Portland artist Ron English has spent his career lampooning some of America’s top brands, and he’s got the cease-and-desist letters to prove it. Undeterred, English and Last Gasp Publishing have compiled his greatest hits in Status Factory. The picture book includes photorealistic oil paintings that mock such marketing icons as Marlboro Man (as a cigarette-puffing 10-year old), Mickey Mouse (in a gas mask) and Ronald McDonald (50 pounds overweight).
To elaborate on the thinking behind the candy-colored satires showcased in the gallery above, English talks to Co.Create about “reverse shoplifting,” the perverse magic of saucer-eyed hucksters, truth in advertising, and how he uses diorama to make art from a kid’s point of view.
English often uses his artworks to critique the way sugary cereal products get marketed to children. “To sell cornflakes to kids, you can’t just show a picture of a factory so they came up with these endearing cartoon characters with big eyes to represent the corporation,” he observes. “It’s kind of brilliant.”
English launched a counter-offensive with his Cereal Killer Series.
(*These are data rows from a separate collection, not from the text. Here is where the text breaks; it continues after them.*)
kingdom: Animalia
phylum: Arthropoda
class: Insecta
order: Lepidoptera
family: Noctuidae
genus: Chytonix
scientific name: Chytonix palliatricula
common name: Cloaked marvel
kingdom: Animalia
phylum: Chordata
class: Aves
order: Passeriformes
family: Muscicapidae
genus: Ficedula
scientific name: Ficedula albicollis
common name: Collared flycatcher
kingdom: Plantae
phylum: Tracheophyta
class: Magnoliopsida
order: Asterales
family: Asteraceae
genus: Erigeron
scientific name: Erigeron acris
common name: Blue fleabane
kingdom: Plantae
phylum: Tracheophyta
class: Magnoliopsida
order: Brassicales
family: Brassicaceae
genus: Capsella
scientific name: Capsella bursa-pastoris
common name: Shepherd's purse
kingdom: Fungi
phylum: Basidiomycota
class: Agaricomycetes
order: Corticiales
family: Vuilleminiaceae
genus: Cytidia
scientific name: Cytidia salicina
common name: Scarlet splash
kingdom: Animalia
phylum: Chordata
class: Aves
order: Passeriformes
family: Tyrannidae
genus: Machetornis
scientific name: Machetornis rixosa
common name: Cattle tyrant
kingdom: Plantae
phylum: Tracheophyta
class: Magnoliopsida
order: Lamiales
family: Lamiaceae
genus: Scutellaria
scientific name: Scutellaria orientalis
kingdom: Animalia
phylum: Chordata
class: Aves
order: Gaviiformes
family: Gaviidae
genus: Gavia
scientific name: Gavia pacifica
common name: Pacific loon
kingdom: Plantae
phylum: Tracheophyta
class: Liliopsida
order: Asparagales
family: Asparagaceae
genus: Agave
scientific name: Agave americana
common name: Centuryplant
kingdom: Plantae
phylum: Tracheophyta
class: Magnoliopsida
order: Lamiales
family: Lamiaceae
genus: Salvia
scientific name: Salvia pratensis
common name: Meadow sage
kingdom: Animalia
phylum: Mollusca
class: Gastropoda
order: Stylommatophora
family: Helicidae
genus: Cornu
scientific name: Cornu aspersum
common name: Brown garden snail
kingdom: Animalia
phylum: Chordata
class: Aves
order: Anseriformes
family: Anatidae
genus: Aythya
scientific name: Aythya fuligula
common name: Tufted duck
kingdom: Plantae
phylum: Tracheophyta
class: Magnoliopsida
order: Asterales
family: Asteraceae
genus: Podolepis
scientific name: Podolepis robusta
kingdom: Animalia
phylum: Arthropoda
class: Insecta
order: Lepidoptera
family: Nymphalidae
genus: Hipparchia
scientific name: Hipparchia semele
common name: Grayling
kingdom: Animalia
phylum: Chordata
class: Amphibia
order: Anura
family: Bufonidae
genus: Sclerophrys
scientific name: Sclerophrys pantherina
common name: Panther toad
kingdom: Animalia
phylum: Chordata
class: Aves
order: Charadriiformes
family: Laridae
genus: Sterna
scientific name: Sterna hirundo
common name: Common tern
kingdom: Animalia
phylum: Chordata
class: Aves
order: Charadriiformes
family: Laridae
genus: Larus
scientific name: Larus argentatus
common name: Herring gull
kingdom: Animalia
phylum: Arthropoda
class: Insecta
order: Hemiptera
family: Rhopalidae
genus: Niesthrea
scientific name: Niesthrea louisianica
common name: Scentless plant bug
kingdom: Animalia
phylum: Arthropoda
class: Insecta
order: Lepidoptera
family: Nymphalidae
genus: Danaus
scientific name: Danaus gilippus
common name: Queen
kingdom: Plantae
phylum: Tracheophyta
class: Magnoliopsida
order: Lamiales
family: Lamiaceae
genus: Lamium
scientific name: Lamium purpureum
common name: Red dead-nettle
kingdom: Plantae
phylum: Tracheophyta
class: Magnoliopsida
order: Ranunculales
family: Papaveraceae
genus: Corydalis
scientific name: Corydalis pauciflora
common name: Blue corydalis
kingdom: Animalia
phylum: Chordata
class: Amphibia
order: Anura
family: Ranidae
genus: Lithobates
In 2010 he snuck into grocery stores in New York and Los Angeles and stocked the shelves with hand-made boxes of “Fructose Peddlers,” “Yucky Children Charmer,” “Cocoa Puffed Paunch” and “Captain Starch.” English says “I like the idea of reverse shoplifting, where you use supermarkets and convenience stores as places to create an art experience.”
The recent Marlboro Boy portrait is the latest in a long line of anti-smoking parodies produced by English. After working for a billboard company early in his career, he painted his own embellishments onto a Camel Cigarettes advertisement. “I added a doctor’s office where the guy’s lungs are painted fluorescent so you could see them glowing through his shirt. Then, for Joe Camel, who was targeted to teenagers, I turned him into a baby in diapers holding a pacifier in one hand and a cigarette in the other. I made the marketing more egregious to the point where it was harder for people to tolerate.”
English came up with his most popular character, the fat Ronald MacDonald mascot he calls “MC Supersized,” for Morgan Spurlock’s 2004 Supersize Me documentary. “Whoever plays the McDonald’s clown is not allowed to eat McDonald’s food,” he says. “It’s like when Marlboro Man got emphysema, the new Marlboro Man was not allowed to smoke; it’s the same issue here. So MC Supersized is kind of like my take on ‘What would Ronald McDonald look like if he actually ate at McDonald’s?'”
MC Supersized has become big in China thanks to a bootlegged vinyl action figure now sold in convenience stores throughout the county. English takes the product infiltration as a point of pride. “MC Supersized is packaged with the arches and the logo, so people there actually think Ronald McDonald is mortally obese.”
English voiced a cameo appearance on The Simpsons after producers noticed his frequent spoofs of Homer Simpson, but most corporations are not amused by the artist’s twisted tributes. “I get cease and desist letters all the time,” says English. “I write back and cite 20 cases that are almost exactly the same as mine and the lawyers admit ‘You’re completely inside the law.’ The rule of thumb is, would any reasonable person think that Camel cigarettes would have Joe Camel in a hospital in an iron lung? If the answer is no, then you’re protected by parody laws.”
To inspire his paintings, English, 48, first sculpts action figure-filled dioramas from clay and modeling paste. “Their purpose is to see how the light bounces off things so I can make everything look like shiny plastic, English explains. “Rather than trying to make it all up, I use the diorama as an elaborate study to get to the painting.”
English, who earned an MFA at the University of Texas, says “the underlying idea is to make these pieces very kid-like, but at the same time I want to do the work in a super sophisticated way like Salvador Dali or somebody who has really mastered painting.”
The muscle-bound baby Hulk, dubbed “Temper Tot,” embodies English’s ongoing fascination with the power of childlike imagination. “When I was five years old I had a head full of ideas when I’d play in my backyard,” he says. “To me it was this crazy planet with aliens and everything was magical, but there was no way I could get that onto paper because I didn’t have the skill set. Now I try to take the way that kids see things and build it into paintings I can share. It’s like I’m stealing candy from my inner child.”